In a 2023 survey of 15,000 young Americans between ages 16-25, well over half said they were very or extremely worried about climate change and 42.8% said it was impacting their mental health. More than a third said these negative feelings were hurting their day-to-day lives.

For Lee, who grew up worried about the world she was inheriting, tackling climate change has been a lifelong goal. After college, she got different jobs in climate technology, but she felt her work wasn’t meaningfully addressing the problem. When she brought up her frustration with friends and colleagues, they found the topic “too heavy.”
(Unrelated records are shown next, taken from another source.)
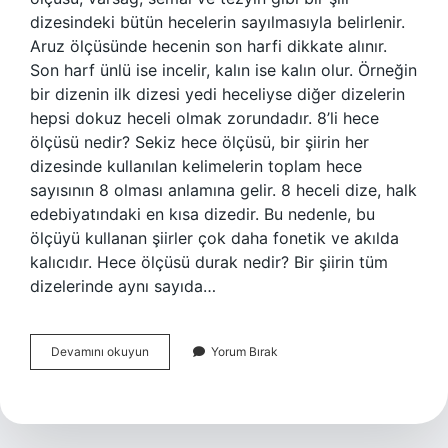
dizesindeki bütün hecelerin sayılmasıyla belirlenir.
Aruz ölçüsünde hecenin son harfi dikkate alınır.
Son harf ünlü ise incelir, kalın ise kalın olur. Örneğin
bir dizenin ilk dizesi yedi heceliyse diğer dizelerin
hepsi dokuz heceli olmak zorundadır. 8’li hece
ölçüsü nedir? Sekiz hece ölçüsü, bir şiirin her
dizesinde kullanılan kelimelerin toplam hece
sayısının 8 olması anlamına gelir. 8 heceli dize, halk
edebiyatındaki en kısa dizedir. Bu nedenle, bu
ölçüyü kullanan şiirler çok daha fonetik ve akılda
kalıcıdır. Hece ölçüsü durak nedir? Bir şiirin tüm
dizelerinde aynı sayıda…
14
Devamını okuyun
Yorum Bırak
Lü
Hece
Ölçüsü
Var
Mı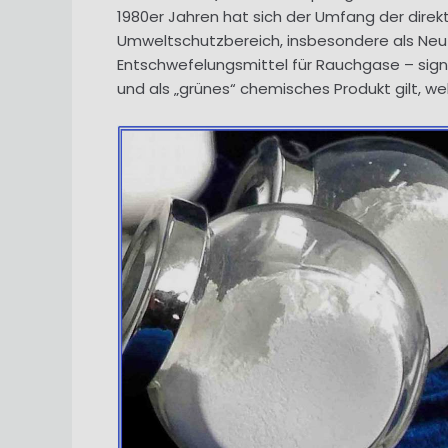
1980er Jahren hat sich der Umfang der dir
Umweltschutzbereich, insbesondere als Neut
Entschwefelungsmittel für Rauchgase – sign
und als „grünes“ chemisches Produkt gilt, w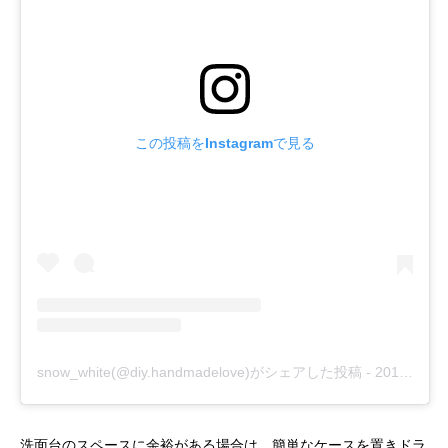
この投稿をInstagramで見る
snow_white(@diy.handmadelove)がシェアした投稿
-
2018年 4月月5日午後6時50分PDT
洗面台のスペースに余裕がある場合は、簡単なケースを置きドラ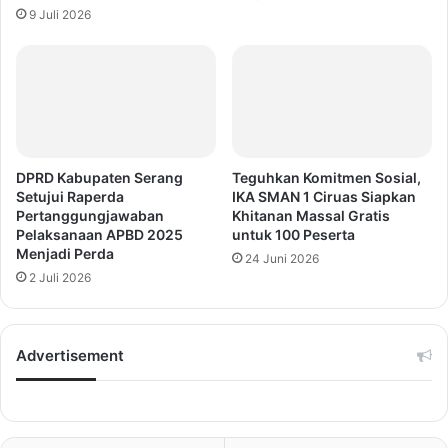
9 Juli 2026
DPRD Kabupaten Serang
Teguhkan Komitmen Sosial,
Setujui Raperda
IKA SMAN 1 Ciruas Siapkan
Pertanggungjawaban
Khitanan Massal Gratis
Pelaksanaan APBD 2025
untuk 100 Peserta
Menjadi Perda
24 Juni 2026
2 Juli 2026
Advertisement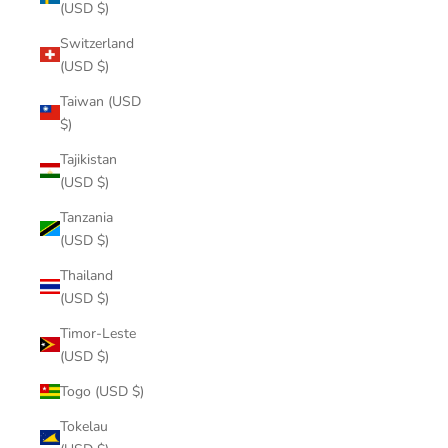
(USD $)
Switzerland
(USD $)
Taiwan (USD
$)
Tajikistan
(USD $)
Tanzania
(USD $)
Thailand
(USD $)
Timor-Leste
(USD $)
Togo (USD $)
Tokelau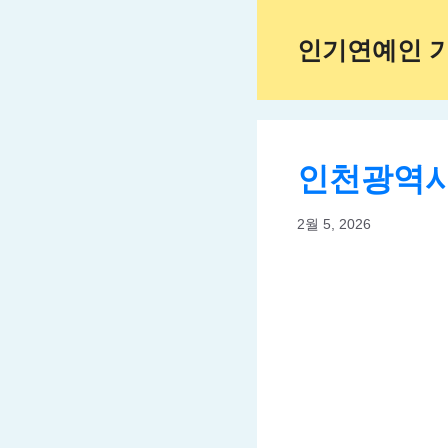
Skip
to
인기연예인 
content
인천광역시
2월 5, 2026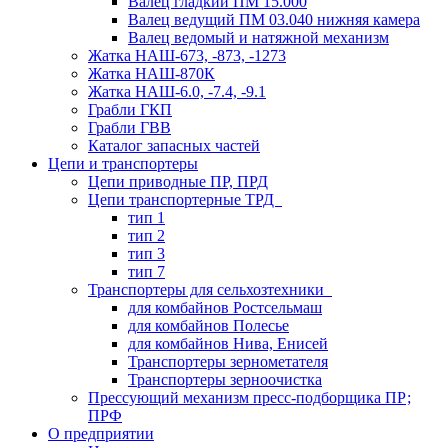
Валец гладкий ПМ 15.000
Валец ведущий ПМ 03.040 нижняя камера
Валец ведомый и натяжной механизм
Жатка НАШ-673, -873, -1273
Жатка НАШ-870К
Жатка НАШ-6.0, -7.4, -9.1
Грабли ГКП
Грабли ГВВ
Каталог запасных частей
Цепи и транспортеры
Цепи приводные ПР, ПРД
Цепи транспортерные ТРД
тип 1
тип 2
тип 3
тип 7
Транспортеры для сельхозтехники
для комбайнов Ростсельмаш
для комбайнов Полесье
для комбайнов Нива, Енисей
Транспортеры зернометателя
Транспортеры зерноочистка
Прессующий механизм пресс-подборщика ПР;
ПРФ
О предприятии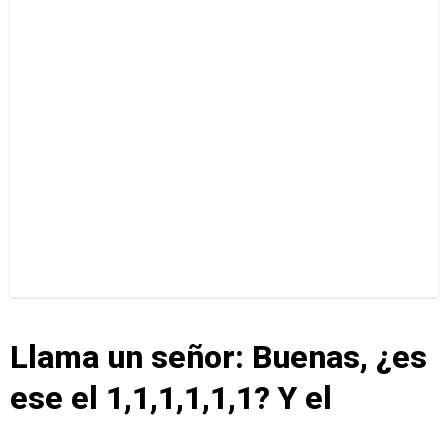
Llama un señor: Buenas, ¿es
ese el 1,1,1,1,1,1? Y el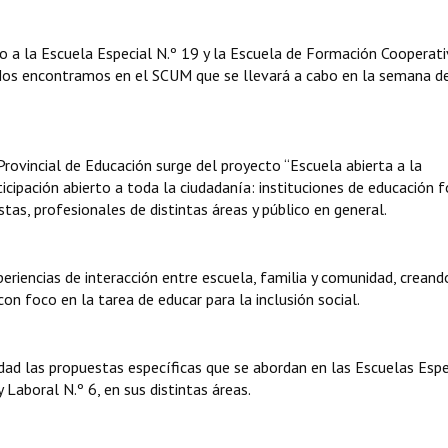
o a la Escuela Especial N.º 19 y la Escuela de Formación Cooperati
Nos encontramos en el SCUM que se llevará a cabo en la semana de
Provincial de Educación surge del proyecto “Escuela abierta a la
cipación abierto a toda la ciudadanía: instituciones de educación f
as, profesionales de distintas áreas y público en general.
eriencias de interacción entre escuela, familia y comunidad, creand
on foco en la tarea de educar para la inclusión social.
idad las propuestas específicas que se abordan en las Escuelas Espe
Laboral N.º 6, en sus distintas áreas.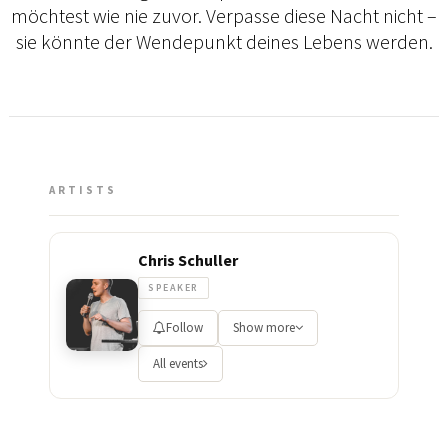
möchtest wie nie zuvor. Verpasse diese Nacht nicht –
sie könnte der Wendepunkt deines Lebens werden.
ARTISTS
Chris Schuller
SPEAKER
Follow
Show more
All events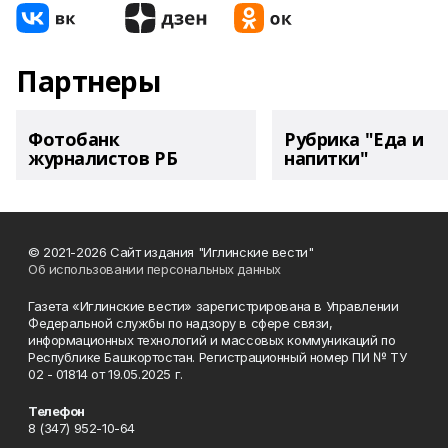
Партнеры
Фотобанк
Рубрика "Еда и
журналистов РБ
напитки"
© 2021-2026 Сайт издания "Иглинские вести"
Об использовании персональных данных
Газета «Иглинские вести» зарегистрирована в Управлении
Федеральной службы по надзору в сфере связи,
информационных технологий и массовых коммуникаций по
Республике Башкортостан. Регистрационный номер ПИ № ТУ
02 - 01814 от 19.05.2025 г.
Телефон
8 (347) 952-10-64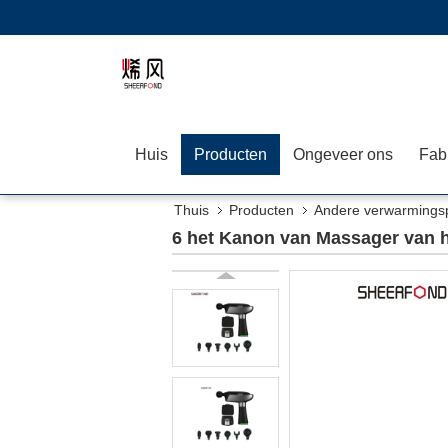
Huis
Producten
Ongeveer ons
Fab
Thuis
Producten
Andere verwarmings
6 het Kanon van Massager van 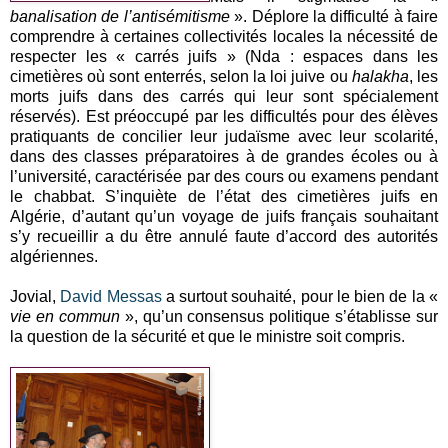
banalisation de l’antisémitisme
». Déplore la difficulté à faire
comprendre à certaines collectivités locales la nécessité de
respecter les « carrés juifs » (Nda : espaces dans les
cimetières où sont enterrés, selon la loi juive ou
halakha
, les
morts juifs dans des carrés qui leur sont spécialement
réservés). Est préoccupé par les difficultés pour des élèves
pratiquants de concilier leur judaïsme avec leur scolarité,
dans des classes préparatoires à de grandes écoles ou à
l’université, caractérisée par des cours ou examens pendant
le chabbat. S’inquiète de l’état des cimetières juifs en
Algérie, d’autant qu’un voyage de juifs français souhaitant
s’y recueillir a du être annulé faute d’accord des autorités
algériennes.
Jovial,
David Messas
a surtout souhaité, pour le bien de la «
vie en commun
», qu’un consensus politique s’établisse sur
la question de la sécurité et que le ministre soit compris.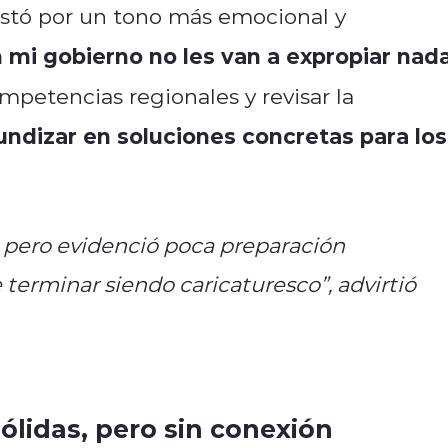
ostó por un tono más emocional y
 mi gobierno no les van a expropiar nada
mpetencias regionales y revisar la
undizar en soluciones concretas para los
, pero evidenció poca preparación
terminar siendo caricaturesco”, advirtió
ólidas, pero sin conexión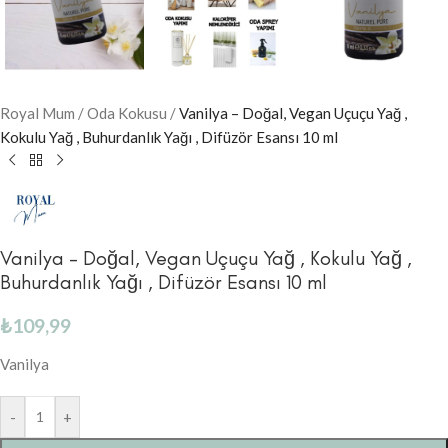
Royal Mum
/
Oda Kokusu
/
Vanilya – Doğal, Vegan Uçuçu Yağ ,
Kokulu Yağ , Buhurdanlık Yağı , Difüzör Esansı 10 ml
Vanilya – Doğal, Vegan Uçuçu Yağ , Kokulu Yağ ,
Buhurdanlık Yağı , Difüzör Esansı 10 ml
₺
109,99
Vanilya
-
+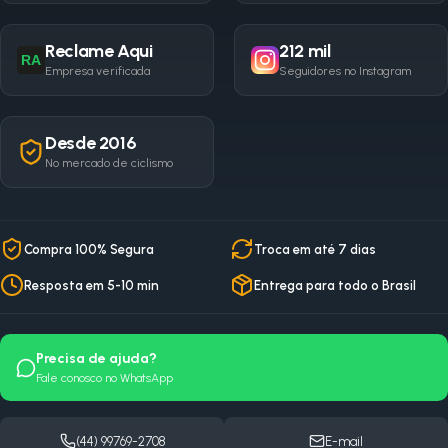
Reclame Aqui
212 mil
RA
Empresa verificada
Seguidores no Instagram
Desde 2016
No mercado de ciclismo
Compra 100% Segura
Troca em até 7 dias
Resposta em 5-10 min
Entrega para todo o Brasil
Precisa de ajuda?
Fale conosco no WhatsApp
(44) 99769-2708
E-mail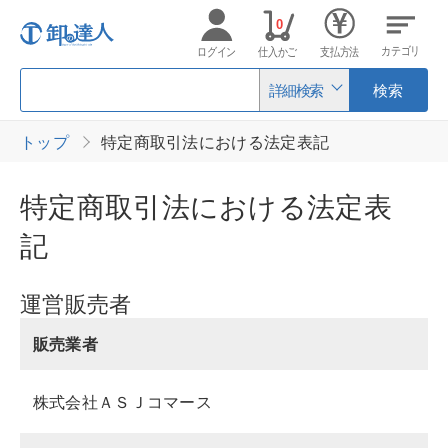
0
カテゴリ
ログイン
仕入かご
支払方法
詳細検索
検索
トップ
特定商取引法における法定表記
特定商取引法における法定表
記
運営販売者
販売業者
株式会社ＡＳＪコマース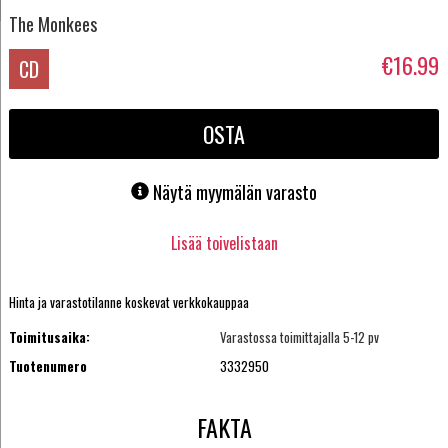
The Monkees
€16.99
CD
OSTA
Näytä myymälän varasto
Lisää toivelistaan
Hinta ja varastotilanne koskevat verkkokauppaa
Toimitusaika:
Varastossa toimittajalla 5-12 pv
Tuotenumero
3332950
FAKTA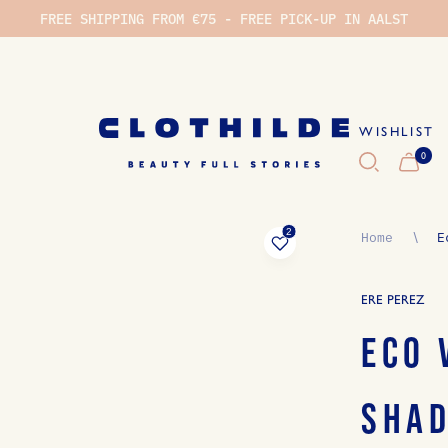
FREE SHIPPING FROM €75 - FREE PICK-UP IN AALST
WISHLIST
0
WI
Home
∖
E
ERE PEREZ
ECO 
SHAD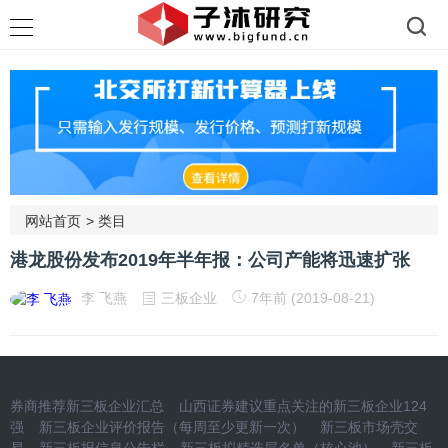
网站首页
>
类目
港龙股份发布2019年半年报：公司产能将迅速扩张
李 飞燕
三板企业
7年前 (2019-08-21)
券商推荐新三板企业汇总
山西证券建议重点关注的新三板企业124
强
新三板企业评价报告（每周至少更新一次）
新三板市场壳交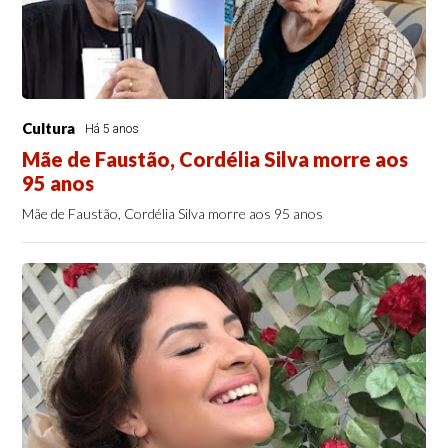
Cultura
Há 5 anos
Mãe de Faustão, Cordélia Silva morre aos
95 anos
Mãe de Faustão, Cordélia Silva morre aos 95 anos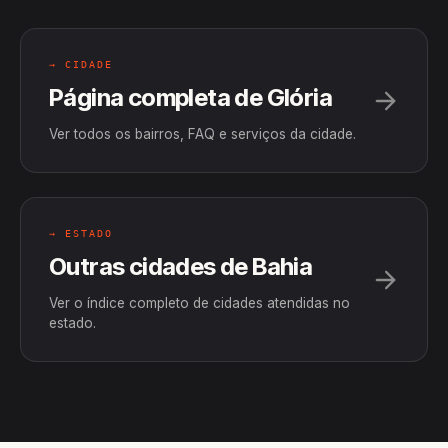
→ CIDADE
Página completa de Glória
Ver todos os bairros, FAQ e serviços da cidade.
→ ESTADO
Outras cidades de Bahia
Ver o índice completo de cidades atendidas no
estado.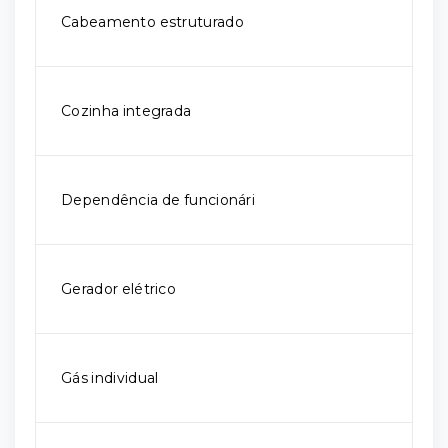
Cabeamento estruturado
Cozinha integrada
Dependência de funcionári
Gerador elétrico
Gás individual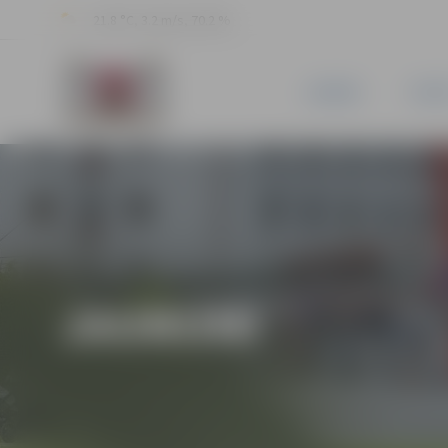
21.8 °C, 3.2 m/s, 70.2 %
JAUNUMI
PILSĒ
JAUNUMI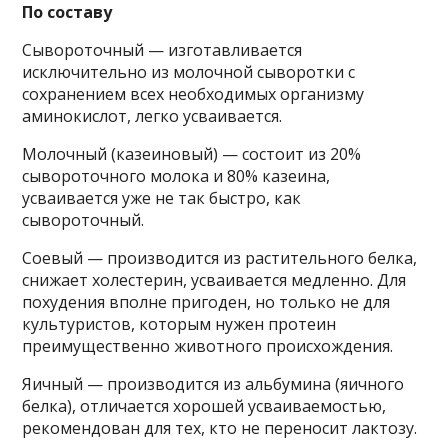
По составу
Сывороточный — изготавливается
исключительно из молочной сыворотки с
сохранением всех необходимых организму
аминокислот, легко усваивается.
Молочный (казеиновый) — состоит из 20%
сывороточного молока и 80% казеина,
усваивается уже не так быстро, как
сывороточный.
Соевый — производится из растительного белка,
снижает холестерин, усваивается медленно. Для
похудения вполне пригоден, но только не для
культуристов, которым нужен протеин
преимущественно животного происхождения.
Яичный — производится из альбумина (яичного
белка), отличается хорошей усваиваемостью,
рекомендован для тех, кто не переносит лактозу.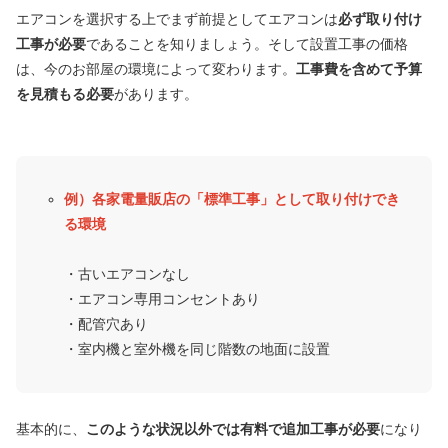
エアコンを選択する上でまず前提としてエアコンは
必ず取り付け
工事が必要
であることを知りましょう。そして設置工事の価格
は、今のお部屋の環境によって変わります。
工事費を含めて予算
を見積もる必要
があります。
例）各家電量販店の「標準工事」として取り付けでき
る環境
・古いエアコンなし
・エアコン専用コンセントあり
・配管穴あり
・室内機と室外機を同じ階数の地面に設置
基本的に、
このような状況以外では有料で追加工事が必要
になり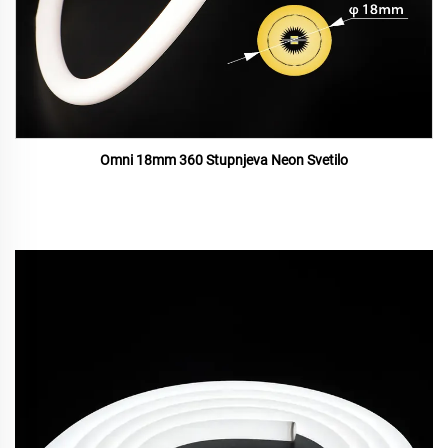
Omni 18mm 360 Stupnjeva Neon Svetilo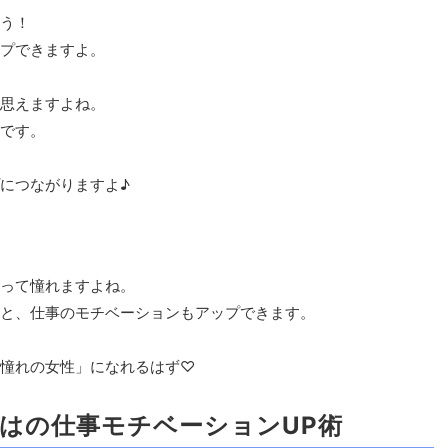
う！
プできますよ。
思えますよね。
です。
につながりますよ♪
って憧れますよね。
と、仕事のモチベーションもアップできます。
憧れの女性」になれるはず♡
はの仕事モチベーションUP術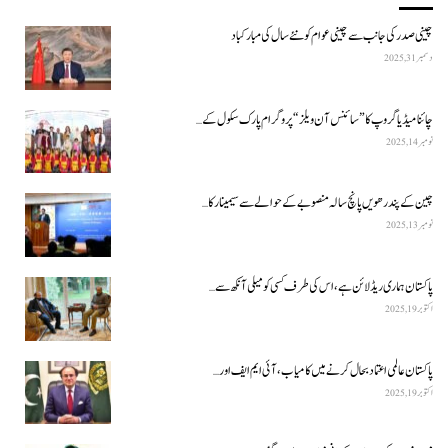
چینی صدر کی جانب سے چینی عوام کو نئے سال کی مبارکباد
دسمبر 31, 2025
چائنا میڈیا گروپ کا ”سائنس آن ویلز“ پروگرام پارک سکول کے…
نومبر 14, 2025
چین کے پندرھویں پانچ سالہ منصوبے کے حوالے سے سیمینار کا…
نومبر 13, 2025
پاکستان ہماری ریڈ لائن ہے، اس کی طرف کسی کو میلی آنکھ سے…
اکتوبر 19, 2025
پاکستان عالمی اعتماد بحال کرنے میں کامیاب، آئی ایم ایف اور…
اکتوبر 19, 2025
She wanted to connect with others who cared as much as her about the climate crisis. With like-minded friends, she created a public event on an event website to invite other Gen Z folks to meet for a potluck at a park to “make climate friends” and “have a meaningful discussion about taking climate action at work, home, and in our communities!” More than 50 showed up.

They kept meeting and the Climate Action Club was born – but not just as an advocacy movement. The organizers wanted to foster connection first. “We wanted to move from that isolation and climate anxiety into empowerment and action,” Lee says.

Every event has guidelines that invite connection, like be friendly and say hi to someone new, especially if they came alone.

“People show up differently when they know that they are going to see people again and again and some of them are going to become friends,” explains Lee. “We’re intentionally creating an environment for folks to show up authentically rather than as the resume version of themselves.”

She says more than 30% of the people at a typical gathering have been to at least four others. People know and trust each other. Now, they are looking to transform that energy into local civic action.

Their next step: figuring out how to expand their model so more Gen Z folks can start Climate Action Clubs where they live. “It’s not like creating a digital platform where your reach can be in the millions,” acknowledges Lee. “Relationships don’t scale. Building trust takes a lot of time. But we are hopeful that we can figure out a way to replicate it in other communities.”